Moreover, with almost 51% emails being opened on mobile devices, it is important to keep the font size between 14-16pts to enable your email recipients to read the email copy from a distance.
- Align your text and stick to visual hierarchy
Text alignment is an overlooked aspect since most of the users in western nations read left to right. But over a billion people still read and write in languages that are right to left. So if your subscriber base is global then it is important to see the alignment of your text.
Moreover, it is important to maintain visual hierarchy. Your information flow should be in the form of an inverted triangle. Make use of headings and subheadings, convey your message via email body copy, and end with the call-to-action button.
Here are some interesting examples of how a few popular brands are nailing the typography game.
Toms ‘Back to School’ Email
Image Source: Email Newsletter Examples
The school is closely associated with blackboards, chalk prints and name tags.

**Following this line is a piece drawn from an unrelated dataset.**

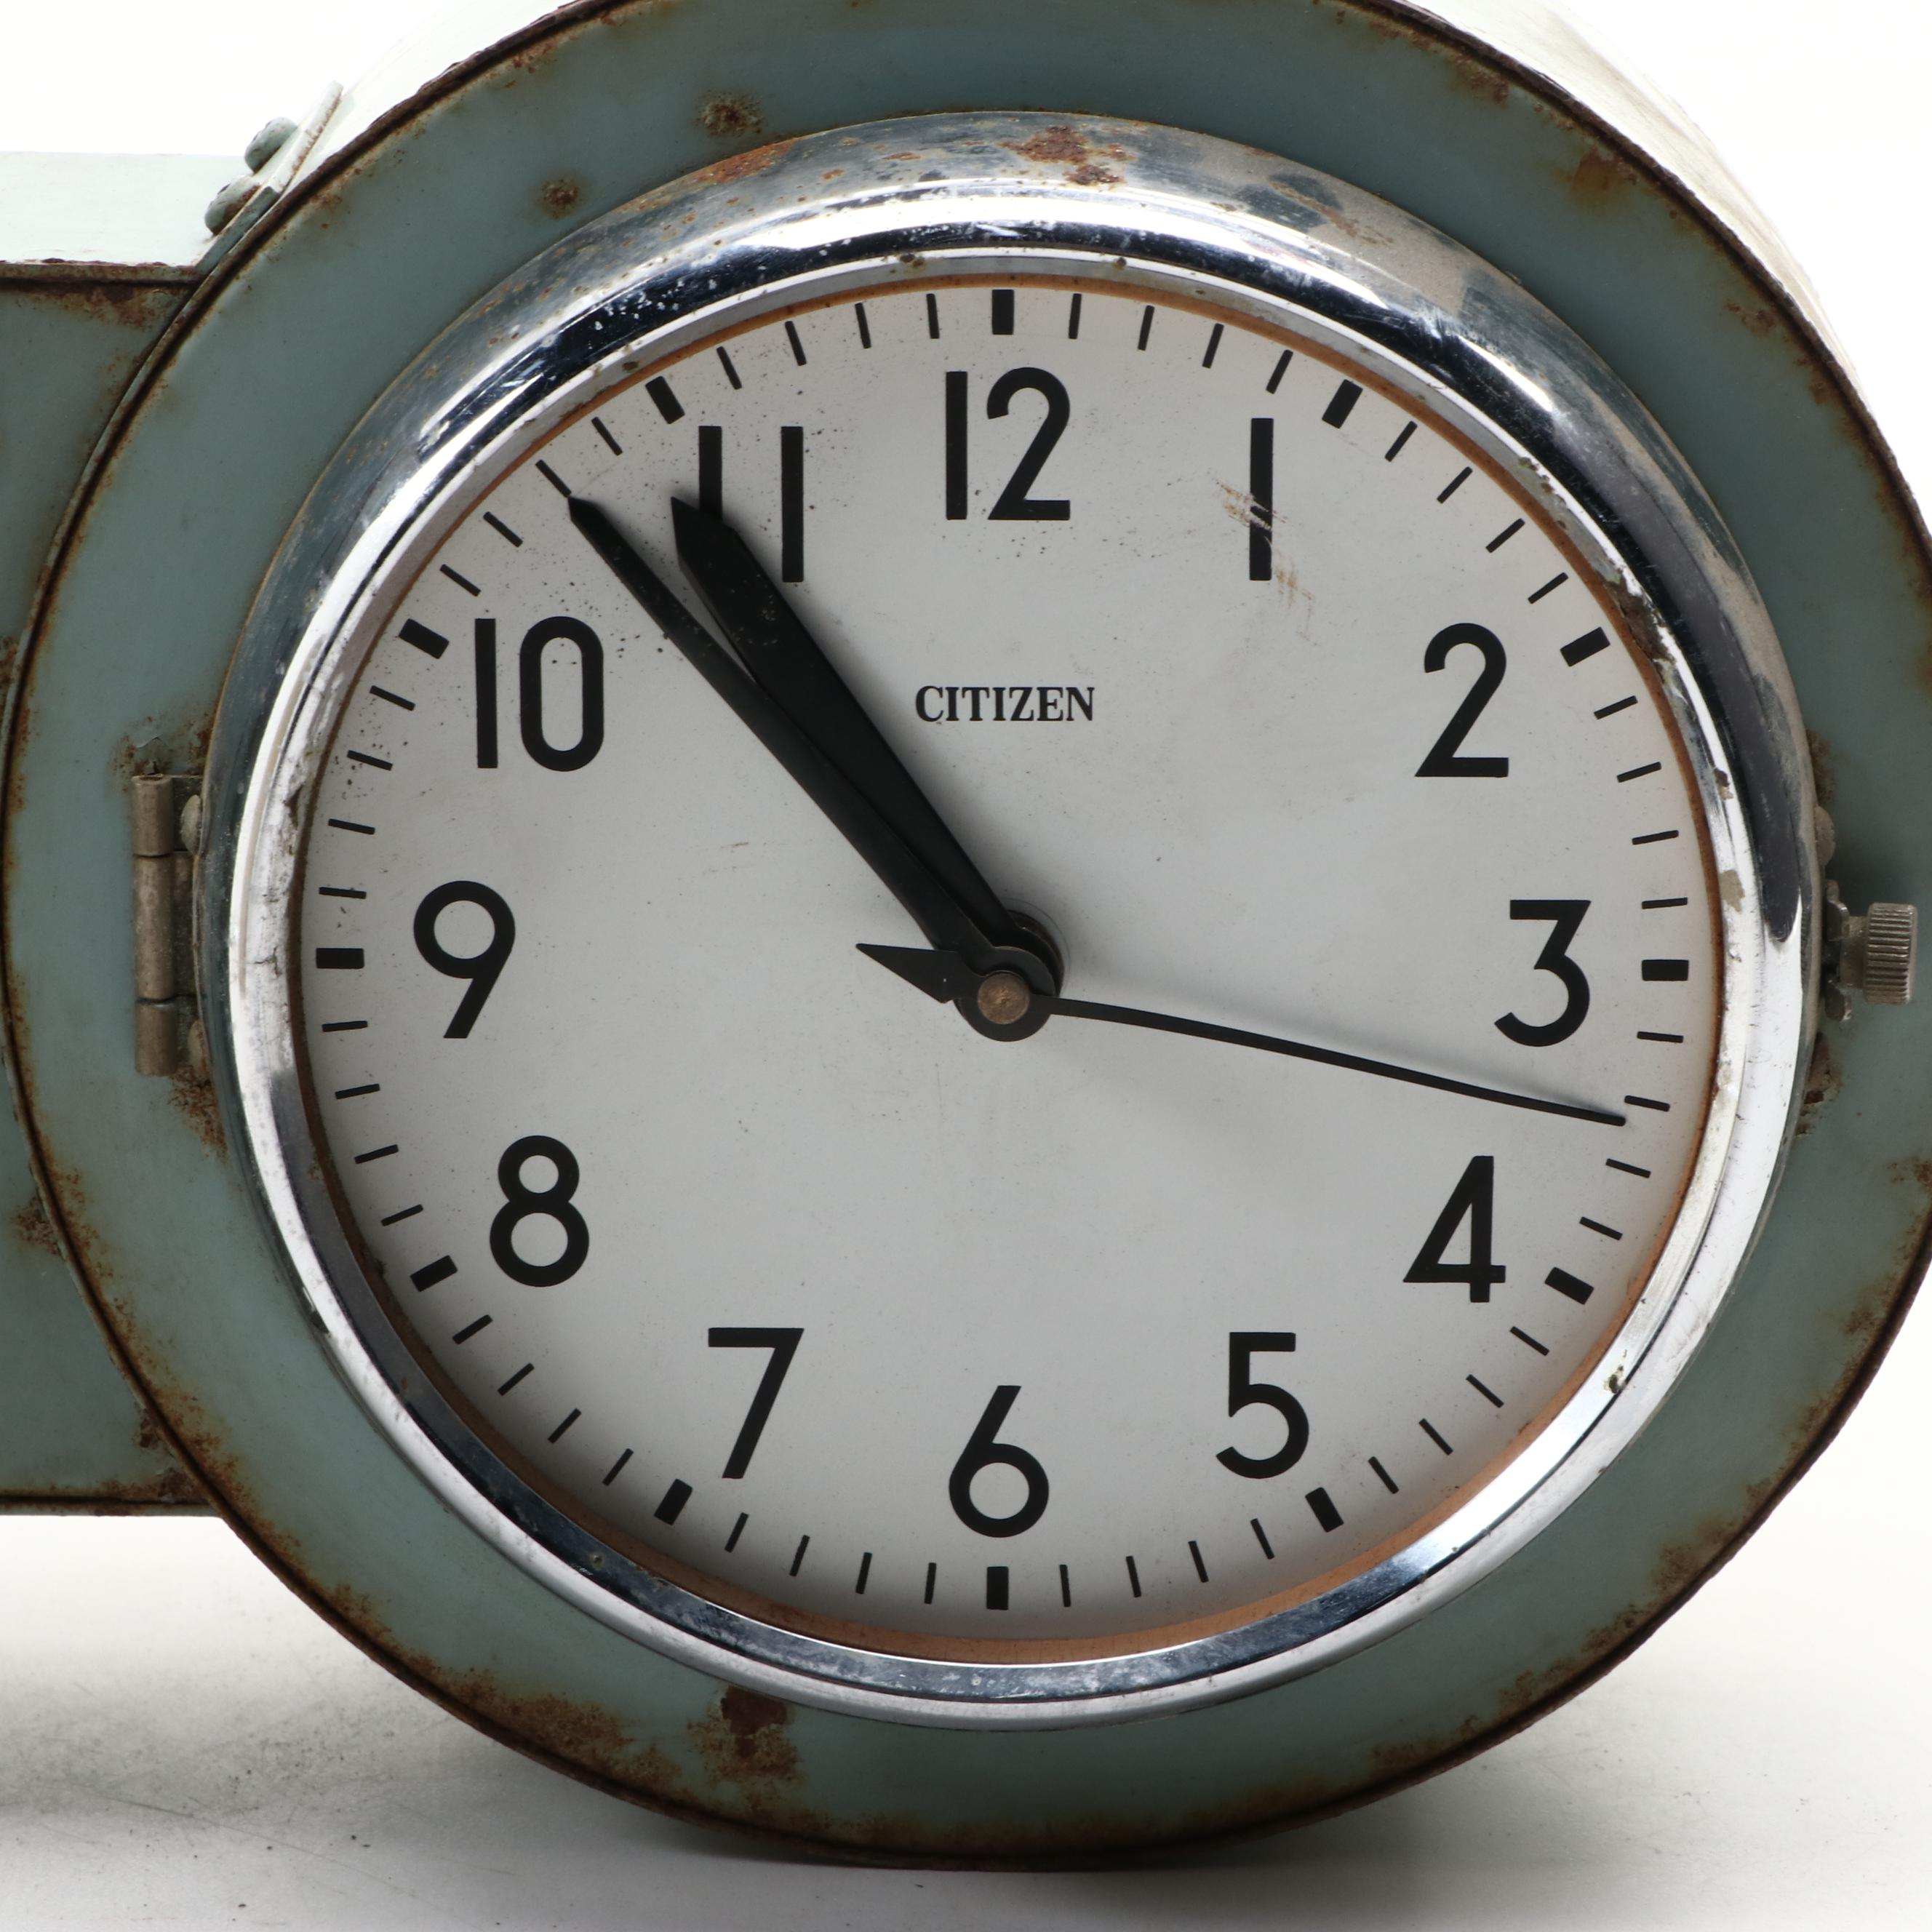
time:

This ‘back to school’ email by TOMS has elements closely related to schools and the font used resembles the label maker name tags, used to label articles in school.
Loeffler Randall ‘Vacation’ email
Image Source: Pinterest
Designer Handbags and Shoes retailer Loeffler Randall have made use of sans serif to create a casual tone that matches vacation mood reflected in the email copy and design.
Justice Clothing ‘Valentine’ Email
Image Source: Milled
Tween Girls clothing retailer Justice’s Valentine email has left no stones unturned in displaying the Valentine theme. The script typeface in the header, as described earlier, is most used to convey the handwritten tone and is used only in the header image. Rest of the email copy is in a more legible sans serif font for easy readability.
Free People ‘Holiday’ Email
Image Source: Pinterest
Holidays are the time for family and dear ones. This Christmas email has experimented with using 3 different typefaces to create a visual wonder. But in order to avoid subscribers dealing with broken experience with improper fallback font, the text are imbued as a part of the image. Moreover, you can observe that in order to create urgency, the word ‘Last Day’ has been given a different font style (at the footer of the email).
New Look ‘Christmas’ Email
Saving the best for the last, this Christmas email by New Look has made use of all three different font faces i.e. a Serif, a sans-serif and calligraphy font in one single email. Moreover, each font has a different font color that goes with the overall Christmas color scheme.
Image Source: Pinterest
No matter how good your intentions are while designing an email, it is important to create a good user experience. And to create a good user experience, it is important that your message gets conveyed with ease.